30 Aber auch insoweit die Antragsteller hilfsweise die Verpflichtung der Antragsgegnerin begehren, der
zuständigen Ausländerbehörde mitzuteilen, dass ihre Abschiebung bis zu einer erneuten Entscheidung des
Bundesamtes über die Befristung des gesetzlichen Einreise- und Aufenthaltsverbots nach § 11 Abs. 1, Abs. 2
Satz 1 AufenthG unter Beachtung der Rechtsauffassung des Gerichts nicht vollzogen werden darf, haben
die Eilanträge keinen Erfolg. Zwar spricht manches dafür, dass die Antragsteller insoweit einen
Anordnungsanspruch glaubhaft gemacht haben. Denn die Befristungsentscheidung des Bundesamtes leidet
nach summarischer Prüfung an einem Ermessensfehler, weil das Bundesamt die Ehe der Antragstellerin Ziff.

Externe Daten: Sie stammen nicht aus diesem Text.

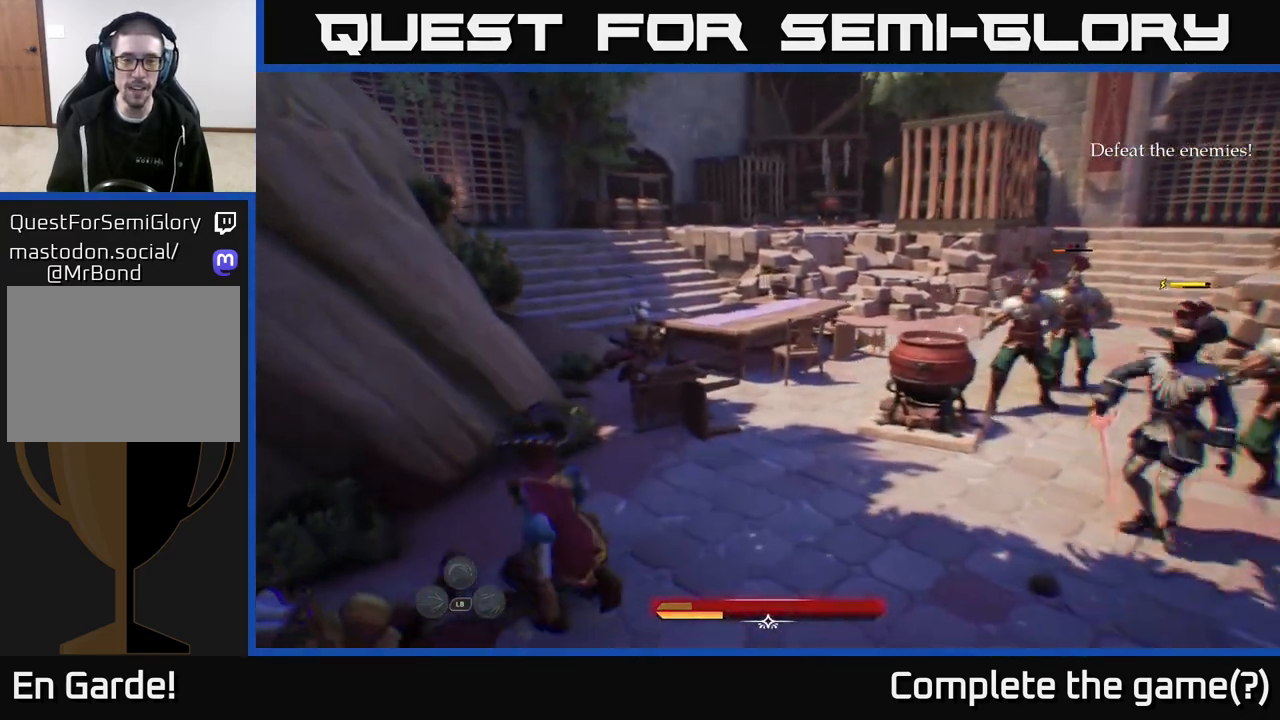
{"buttons": ["A", "L2"], "left_stick": "up", "right_stick": "center", "events": [[83, "right_stick", "down-left"], [300, "right_stick", "center"], [417, "A", "down"]]}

1 mit einem deutschen Staatsangehörigen nicht berücksichtigt hat. Auch lässt sich das Vorliegen eines
Anordnungsgrundes nicht bereits damit verneinen, dass keine konkreten Abschiebemaßnahmen gegen die
Antragsteller geplant sind. Denn Flüchtlinge, deren Asylantrag als offensichtlich unbegründet abgelehnt
wurde, müssen, wenn die Frist zur freiwilligen Ausreise - wie hier - abgelaufen ist, jederzeit mit
aufenthaltsbeendenden Maßnahmen rechnen, sofern das Gericht ihrem Eilantrag gegen die
Abschiebungsandrohung nicht stattgibt. Ob und wann ihre Abschiebung konkret geplant ist, können sie
nicht wissen, da der Termin der Abschiebung dem Ausländer gemäß § 59 Abs. 1 Satz 8 AufenthG nach
Ablauf der Frist zur freiwilligen Ausreise nicht angekündigt werden darf (VG Stuttgart, Beschluss vom
22.07.2016 - A 2 K 2113/16 -, juris Rn. 14; a.A. VG Sigmaringen, Beschluss vom 18.02.2016 - A 8 K 113/16
-, juris Rn. 14; Beschluss vom 21.10.2016 - A 3 K 3105/16 -, juris Rn. 22). Im Falle eines Eilantrages gegen
das gesetzliche Einreise- und Aufenthaltsverbot gemäß § 11 Abs. 1 AufenthG fehlt es aber regelmäßig
deshalb - und so auch hier - an dem erforderlichen Anordnungsgrund, da es Ausländern grundsätzlich
zumutbar ist, freiwillig auszureisen, um die Sperrwirkung des Einreise- und Aufenthaltsverbots zu
vermeiden (VG Aachen, Beschluss vom 28.07.2016 - 2 L 572/16.A -, juris Rn. 7; im Ergebnis so wohl auch
VG Sigmaringen, Beschluss vom 21.10.2016 - A 3 K 3105/16 -, juris Rn. 22). Das gesetzliche Einreise- und
Aufenthaltsverbot entfaltet, wie aus dem Wortlaut des § 11 Abs. 1 AufenthG und im Umkehrschluss aus §
11 Abs. 6 Satz 1 AufenthG folgt, keine Sperrwirkung, wenn ein Ausländer, dem die Abschiebung angedroht
wurde, freiwillig ausreist (vgl. Bauer, in: Bergmann/Dienelt, Ausländerrecht, 11. Auflage 2016, § 11
AufenthG Rn. 7; Maor, in: BeckOK AuslR, Stand: 01.11.2016, § 11 AufenthG Rn. 39). Besondere Umstände,
die im vorliegenden Fall eine abweichende Betrachtung als geboten erscheinen lassen (vgl. VGH Bad.-
Württ., Beschluss vom 09.11.2012 - 11 S 2200/12 -, juris Rn. 11; VG Stuttgart, Beschluss vom 22.07.2016 -
A 2 K 2113/16 -, juris Rn. 35), wurden weder vorgetragen noch sind sie sonst ersichtlich. Der Antragstellerin
Ziff. 1 und ihrem Ehemann erscheint eine (vorübergehende) Trennung zumutbar. Sie leben, kurze Besuche
ausgenommen, seit ihrer Eheschließung freiwillig in verschiedenen Staaten.
31 4. Die Kostenentscheidung beruht auf § 154 Abs. 1 VwGO, die Gerichtskostenfreiheit folgt aus § 83b AsylG.
32 Der Beschluss ist unanfechtbar (§ 80 AsylG).